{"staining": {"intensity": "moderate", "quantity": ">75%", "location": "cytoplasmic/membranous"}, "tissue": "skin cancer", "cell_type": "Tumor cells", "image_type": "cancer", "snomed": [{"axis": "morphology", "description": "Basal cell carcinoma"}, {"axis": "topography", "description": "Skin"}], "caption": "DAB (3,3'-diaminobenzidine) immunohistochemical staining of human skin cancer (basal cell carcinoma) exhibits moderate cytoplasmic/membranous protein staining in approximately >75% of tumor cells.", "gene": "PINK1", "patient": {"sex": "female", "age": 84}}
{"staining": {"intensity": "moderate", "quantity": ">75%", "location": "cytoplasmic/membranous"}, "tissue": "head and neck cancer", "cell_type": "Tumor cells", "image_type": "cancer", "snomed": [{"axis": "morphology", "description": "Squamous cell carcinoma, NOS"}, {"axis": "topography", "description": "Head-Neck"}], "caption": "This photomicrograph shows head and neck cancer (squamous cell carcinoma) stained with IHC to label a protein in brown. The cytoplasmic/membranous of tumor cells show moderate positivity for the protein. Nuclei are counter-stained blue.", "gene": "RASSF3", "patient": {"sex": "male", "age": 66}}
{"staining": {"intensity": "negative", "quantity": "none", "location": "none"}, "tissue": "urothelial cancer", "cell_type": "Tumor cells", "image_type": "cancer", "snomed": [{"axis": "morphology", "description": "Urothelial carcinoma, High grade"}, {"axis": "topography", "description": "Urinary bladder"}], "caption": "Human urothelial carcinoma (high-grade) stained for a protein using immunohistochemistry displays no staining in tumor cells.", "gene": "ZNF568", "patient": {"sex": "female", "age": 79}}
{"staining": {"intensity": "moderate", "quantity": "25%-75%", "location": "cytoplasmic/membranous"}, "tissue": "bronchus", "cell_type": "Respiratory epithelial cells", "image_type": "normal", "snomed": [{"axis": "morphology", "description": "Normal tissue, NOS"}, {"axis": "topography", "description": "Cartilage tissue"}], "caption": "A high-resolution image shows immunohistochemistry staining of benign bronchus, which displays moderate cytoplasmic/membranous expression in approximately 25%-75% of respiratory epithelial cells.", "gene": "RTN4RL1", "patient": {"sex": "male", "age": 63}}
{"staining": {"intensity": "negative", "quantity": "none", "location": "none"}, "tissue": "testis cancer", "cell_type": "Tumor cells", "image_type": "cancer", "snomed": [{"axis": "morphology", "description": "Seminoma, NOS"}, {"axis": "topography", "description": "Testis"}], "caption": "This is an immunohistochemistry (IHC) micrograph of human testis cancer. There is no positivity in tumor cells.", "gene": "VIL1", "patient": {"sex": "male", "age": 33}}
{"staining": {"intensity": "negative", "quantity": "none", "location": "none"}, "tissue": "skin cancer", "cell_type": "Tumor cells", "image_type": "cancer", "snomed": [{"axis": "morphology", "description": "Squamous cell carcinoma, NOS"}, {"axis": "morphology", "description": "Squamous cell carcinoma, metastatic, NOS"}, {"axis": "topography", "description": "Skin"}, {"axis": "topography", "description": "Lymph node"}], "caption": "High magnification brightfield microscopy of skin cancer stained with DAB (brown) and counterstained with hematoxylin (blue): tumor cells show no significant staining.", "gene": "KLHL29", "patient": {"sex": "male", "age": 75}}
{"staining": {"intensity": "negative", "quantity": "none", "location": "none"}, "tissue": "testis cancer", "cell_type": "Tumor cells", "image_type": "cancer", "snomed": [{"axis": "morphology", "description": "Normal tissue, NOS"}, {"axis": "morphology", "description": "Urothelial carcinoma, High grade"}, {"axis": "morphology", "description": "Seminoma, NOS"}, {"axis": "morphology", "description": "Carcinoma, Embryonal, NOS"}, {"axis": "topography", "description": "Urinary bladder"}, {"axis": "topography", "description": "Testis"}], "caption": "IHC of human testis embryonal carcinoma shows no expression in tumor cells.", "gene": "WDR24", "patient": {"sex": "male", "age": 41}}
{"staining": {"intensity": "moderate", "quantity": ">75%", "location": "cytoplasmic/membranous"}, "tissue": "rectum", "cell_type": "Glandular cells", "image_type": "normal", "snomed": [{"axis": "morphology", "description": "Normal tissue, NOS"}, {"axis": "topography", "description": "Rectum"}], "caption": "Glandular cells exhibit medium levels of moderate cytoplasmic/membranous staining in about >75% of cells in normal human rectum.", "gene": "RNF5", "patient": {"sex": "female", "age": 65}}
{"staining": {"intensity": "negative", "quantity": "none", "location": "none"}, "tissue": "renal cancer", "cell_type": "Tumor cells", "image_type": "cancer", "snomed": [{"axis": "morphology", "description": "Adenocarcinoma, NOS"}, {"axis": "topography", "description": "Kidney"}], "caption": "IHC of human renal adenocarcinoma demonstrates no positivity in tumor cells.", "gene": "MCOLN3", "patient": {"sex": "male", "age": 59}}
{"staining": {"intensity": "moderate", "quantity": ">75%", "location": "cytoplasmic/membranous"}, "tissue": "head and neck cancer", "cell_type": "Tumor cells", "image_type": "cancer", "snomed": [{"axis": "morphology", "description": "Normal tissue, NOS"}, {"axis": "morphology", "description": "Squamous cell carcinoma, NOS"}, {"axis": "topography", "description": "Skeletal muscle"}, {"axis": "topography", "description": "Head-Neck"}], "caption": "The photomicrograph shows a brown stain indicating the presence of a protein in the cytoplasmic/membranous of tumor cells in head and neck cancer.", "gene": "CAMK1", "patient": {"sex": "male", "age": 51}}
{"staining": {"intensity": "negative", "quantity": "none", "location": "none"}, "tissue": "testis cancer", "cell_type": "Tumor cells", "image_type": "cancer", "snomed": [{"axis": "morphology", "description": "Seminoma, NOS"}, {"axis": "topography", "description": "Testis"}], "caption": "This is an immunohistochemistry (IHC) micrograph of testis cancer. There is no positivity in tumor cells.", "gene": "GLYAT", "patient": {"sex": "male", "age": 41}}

**Exercise goal:**
Repeat the data above. Change nothing.

**Reply to the exercise:**
{"staining": {"intensity": "moderate", "quantity": ">75%", "location": "cytoplasmic/membranous"}, "tissue": "skin cancer", "cell_type": "Tumor cells", "image_type": "cancer", "snomed": [{"axis": "morphology", "description": "Basal cell carcinoma"}, {"axis": "topography", "description": "Skin"}], "caption": "DAB (3,3'-diaminobenzidine) immunohistochemical staining of human skin cancer (basal cell carcinoma) exhibits moderate cytoplasmic/membranous protein staining in approximately >75% of tumor cells.", "gene": "PINK1", "patient": {"sex": "female", "age": 84}}
{"staining": {"intensity": "moderate", "quantity": ">75%", "location": "cytoplasmic/membranous"}, "tissue": "head and neck cancer", "cell_type": "Tumor cells", "image_type": "cancer", "snomed": [{"axis": "morphology", "description": "Squamous cell carcinoma, NOS"}, {"axis": "topography", "description": "Head-Neck"}], "caption": "This photomicrograph shows head and neck cancer (squamous cell carcinoma) stained with IHC to label a protein in brown. The cytoplasmic/membranous of tumor cells show moderate positivity for the protein. Nuclei are counter-stained blue.", "gene": "RASSF3", "patient": {"sex": "male", "age": 66}}
{"staining": {"intensity": "negative", "quantity": "none", "location": "none"}, "tissue": "urothelial cancer", "cell_type": "Tumor cells", "image_type": "cancer", "snomed": [{"axis": "morphology", "description": "Urothelial carcinoma, High grade"}, {"axis": "topography", "description": "Urinary bladder"}], "caption": "Human urothelial carcinoma (high-grade) stained for a protein using immunohistochemistry displays no staining in tumor cells.", "gene": "ZNF568", "patient": {"sex": "female", "age": 79}}
{"staining": {"intensity": "moderate", "quantity": "25%-75%", "location": "cytoplasmic/membranous"}, "tissue": "bronchus", "cell_type": "Respiratory epithelial cells", "image_type": "normal", "snomed": [{"axis": "morphology", "description": "Normal tissue, NOS"}, {"axis": "topography", "description": "Cartilage tissue"}], "caption": "A high-resolution image shows immunohistochemistry staining of benign bronchus, which displays moderate cytoplasmic/membranous expression in approximately 25%-75% of respiratory epithelial cells.", "gene": "RTN4RL1", "patient": {"sex": "male", "age": 63}}
{"staining": {"intensity": "negative", "quantity": "none", "location": "none"}, "tissue": "testis cancer", "cell_type": "Tumor cells", "image_type": "cancer", "snomed": [{"axis": "morphology", "description": "Seminoma, NOS"}, {"axis": "topography", "description": "Testis"}], "caption": "This is an immunohistochemistry (IHC) micrograph of human testis cancer. There is no positivity in tumor cells.", "gene": "VIL1", "patient": {"sex": "male", "age": 33}}
{"staining": {"intensity": "negative", "quantity": "none", "location": "none"}, "tissue": "skin cancer", "cell_type": "Tumor cells", "image_type": "cancer", "snomed": [{"axis": "morphology", "description": "Squamous cell carcinoma, NOS"}, {"axis": "morphology", "description": "Squamous cell carcinoma, metastatic, NOS"}, {"axis": "topography", "description": "Skin"}, {"axis": "topography", "description": "Lymph node"}], "caption": "High magnification brightfield microscopy of skin cancer stained with DAB (brown) and counterstained with hematoxylin (blue): tumor cells show no significant staining.", "gene": "KLHL29", "patient": {"sex": "male", "age": 75}}
{"staining": {"intensity": "negative", "quantity": "none", "location": "none"}, "tissue": "testis cancer", "cell_type": "Tumor cells", "image_type": "cancer", "snomed": [{"axis": "morphology", "description": "Normal tissue, NOS"}, {"axis": "morphology", "description": "Urothelial carcinoma, High grade"}, {"axis": "morphology", "description": "Seminoma, NOS"}, {"axis": "morphology", "description": "Carcinoma, Embryonal, NOS"}, {"axis": "topography", "description": "Urinary bladder"}, {"axis": "topography", "description": "Testis"}], "caption": "IHC of human testis embryonal carcinoma shows no expression in tumor cells.", "gene": "WDR24", "patient": {"sex": "male", "age": 41}}
{"staining": {"intensity": "moderate", "quantity": ">75%", "location": "cytoplasmic/membranous"}, "tissue": "rectum", "cell_type": "Glandular cells", "image_type": "normal", "snomed": [{"axis": "morphology", "description": "Normal tissue, NOS"}, {"axis": "topography", "description": "Rectum"}], "caption": "Glandular cells exhibit medium levels of moderate cytoplasmic/membranous staining in about >75% of cells in normal human rectum.", "gene": "RNF5", "patient": {"sex": "female", "age": 65}}
{"staining": {"intensity": "negative", "quantity": "none", "location": "none"}, "tissue": "renal cancer", "cell_type": "Tumor cells", "image_type": "cancer", "snomed": [{"axis": "morphology", "description": "Adenocarcinoma, NOS"}, {"axis": "topography", "description": "Kidney"}], "caption": "IHC of human renal adenocarcinoma demonstrates no positivity in tumor cells.", "gene": "MCOLN3", "patient": {"sex": "male", "age": 59}}
{"staining": {"intensity": "moderate", "quantity": ">75%", "location": "cytoplasmic/membranous"}, "tissue": "head and neck cancer", "cell_type": "Tumor cells", "image_type": "cancer", "snomed": [{"axis": "morphology", "description": "Normal tissue, NOS"}, {"axis": "morphology", "description": "Squamous cell carcinoma, NOS"}, {"axis": "topography", "description": "Skeletal muscle"}, {"axis": "topography", "description": "Head-Neck"}], "caption": "The photomicrograph shows a brown stain indicating the presence of a protein in the cytoplasmic/membranous of tumor cells in head and neck cancer.", "gene": "CAMK1", "patient": {"sex": "male", "age": 51}}
{"staining": {"intensity": "negative", "quantity": "none", "location": "none"}, "tissue": "testis cancer", "cell_type": "Tumor cells", "image_type": "cancer", "snomed": [{"axis": "morphology", "description": "Seminoma, NOS"}, {"axis": "topography", "description": "Testis"}], "caption": "This is an immunohistochemistry (IHC) micrograph of testis cancer. There is no positivity in tumor cells.", "gene": "GLYAT", "patient": {"sex": "male", "age": 41}}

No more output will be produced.